According to the new Pyramid report, in the next few years coming, Americans will utilize more mobile data communications by Wi-Fi rather than by using 2.5/3G networks. Pyramid forecasts this for paid and free Wi-Fi users compared to 2.5/3G users. We compared US forecasts for paid 2.5/3G users with forecasts for paid and free Wi-Fi users (shown below). For 2.5/3G, we included the following technologies: EDGE, 1x, EV-DO and UMTS, of which the overwhelming majority of users is represented by 1x.

This trend is not necessarily bad news for 3G. After all, a consumer may very well use both 3G and Wi-Fi. However, this trend should be a wake-up call to any carrier offering or planning to offer a cellular data service.

Bundling Wi-Fi and Cellular is Working for T-Mobile
T-Mobile has taken a great deal of criticism over the past few years for its investment in Wi-Fi deployments. However, we believe that by bundling Wi-Fi and cellular, the carrier has created a service worth more than the sum of its parts. Furthermore, a bundled Wi-Fi/cellular service is particularly attractive to business users – typically a higher-margin customer segment.

US Wi-Fi users (paid and free) vs. 2.5/3G data users (paid)
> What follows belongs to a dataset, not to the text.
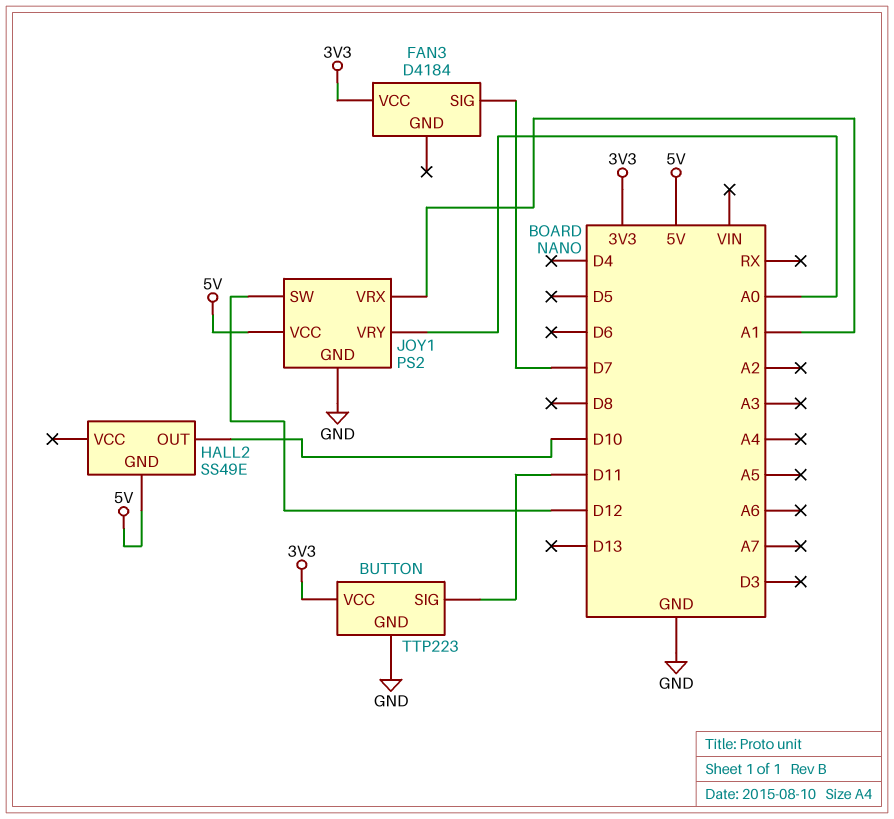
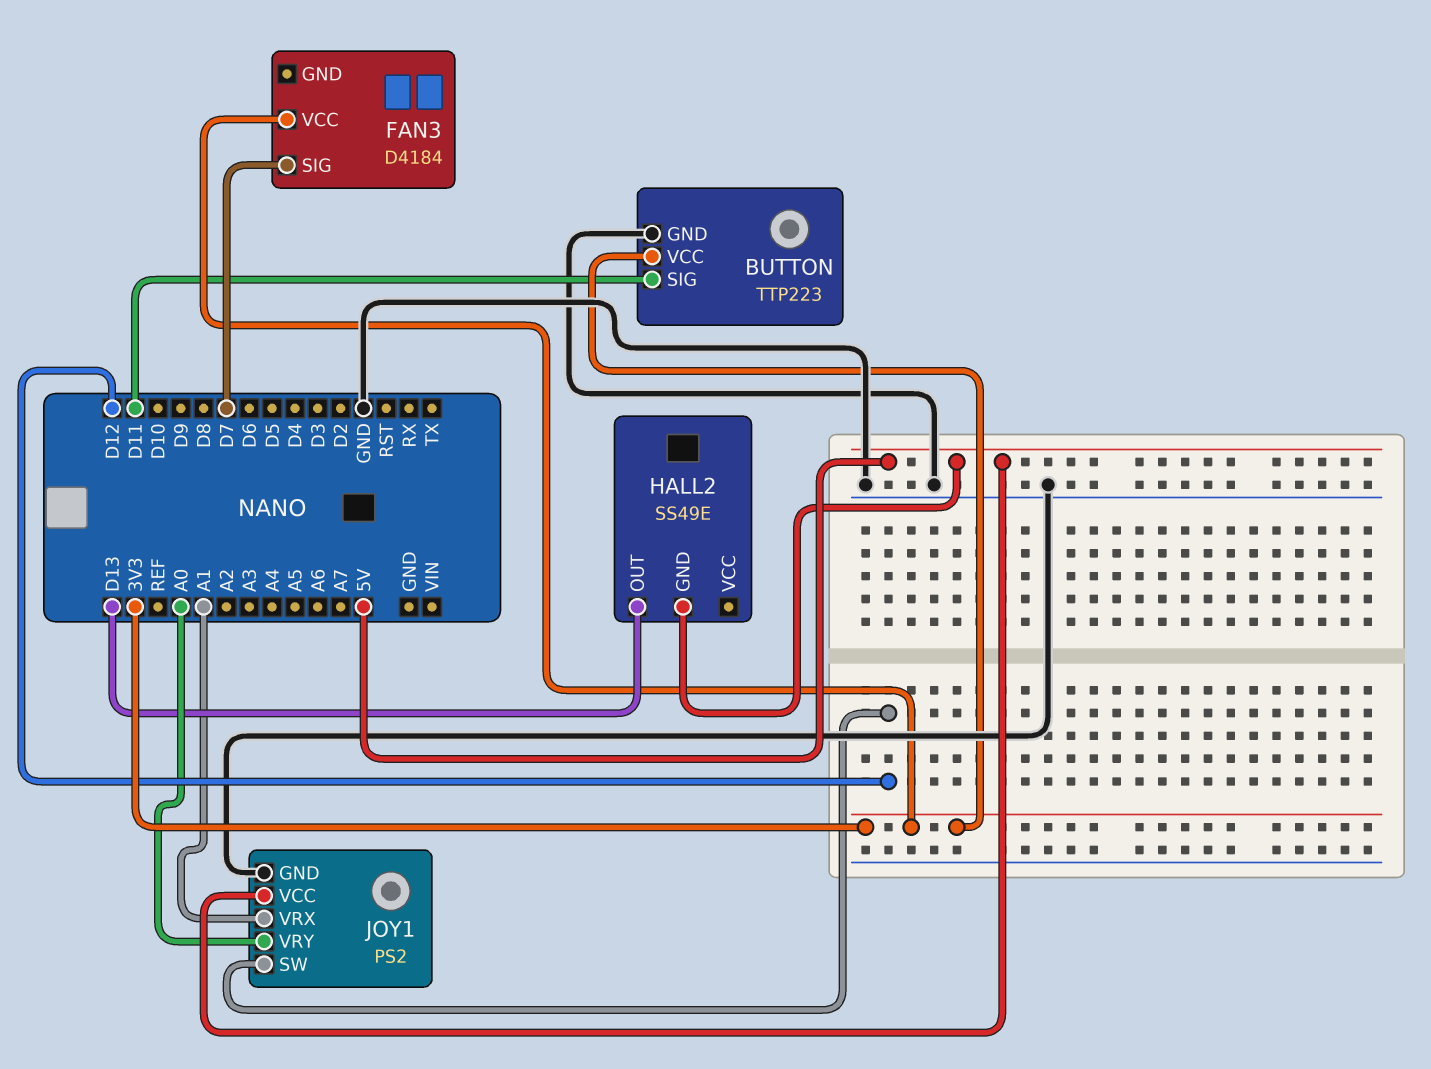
HALL2 pin OUT: D10 -> D13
T-Mobile reports that more than 30% of its hotspot users are also cellular subscribers. While we cannot say that Wi-Fi alone resulted in added cellular subscribers, the correlation between the two services is significant. We believe that T-Mobile can justify its Wi-Fi investment purely through cellular customer acquisition and retention. A 0.2% decrease in T-Mobile’s customer churn from the enhanced utility from a bundled Wi-Fi/mobile plan would more than justify the Wi-Fi venture.

That said, there is still plenty of money to be made from commercial Wi-Fi revenues. Direct Wi-Fi access revenues in the US could exceed $1.5bn by 2008.

It is remarkable how quickly Wi-Fi has become the benchmark by which other wireless data services are measured. In March 2004, AT&T Wireless CTO Rod Nelson said the following about his carrier’s four-city UMTS upgrade: “Our UMTS service will turn these markets into giant ‘hot spots,’ providing customers with connection speeds rivaling those of some broadband services.”

People understand what a hotspot is, so AT&T is using this frame of reference for promoting UMTS. Today, it is becoming increasingly common to see wireless carriers position their services against Wi-Fi or co-opt Wi-Fi terminology in an effort to sell 3G services. Verizon Wireless often emphasizes the “Wi-Fi-like” speeds of EV-DO.

Looking ahead, Wi-Fi will be, for millions of people, their first experience with broadband wireless technology. Savvy carriers will learn how to turn these Wi-Fi users into cellular customers through creative bundling and pricing.